Start of Block

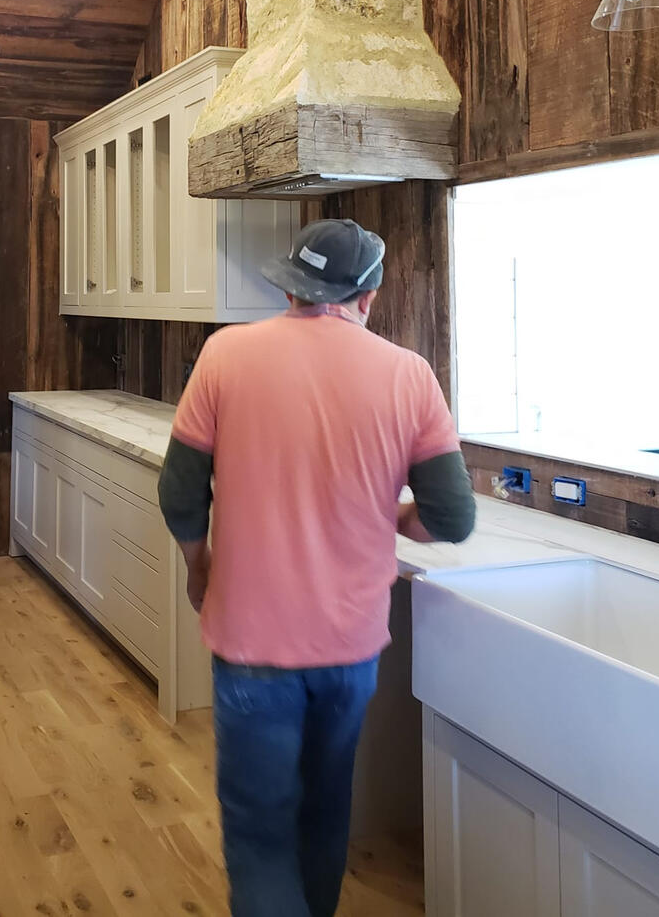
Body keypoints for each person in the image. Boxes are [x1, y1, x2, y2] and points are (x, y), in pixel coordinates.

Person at [158, 218, 476, 917]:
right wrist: (392, 519)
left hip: (251, 645)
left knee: (259, 830)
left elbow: (179, 494)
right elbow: (451, 518)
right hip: (350, 649)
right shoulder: (408, 375)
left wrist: (197, 564)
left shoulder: (226, 355)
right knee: (326, 809)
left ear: (290, 287)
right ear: (367, 295)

End of Block

* HOW TO COMPLETE THIS TASK *
Copy every entry exactly; drop the pictures.

* ANSWER *
Body keypoints for each person in the image. Boxes are [x1, y1, x2, y2] and points are (x, y), in pixel coordinates.

Person at [158, 218, 476, 917]:
right wrist: (392, 519)
left hip: (251, 645)
left knee: (259, 830)
left elbow: (179, 494)
right elbow: (451, 518)
right hip: (350, 649)
right shoulder: (408, 375)
left wrist: (197, 564)
left shoulder: (226, 355)
right knee: (326, 809)
left ear: (290, 287)
right ear: (367, 295)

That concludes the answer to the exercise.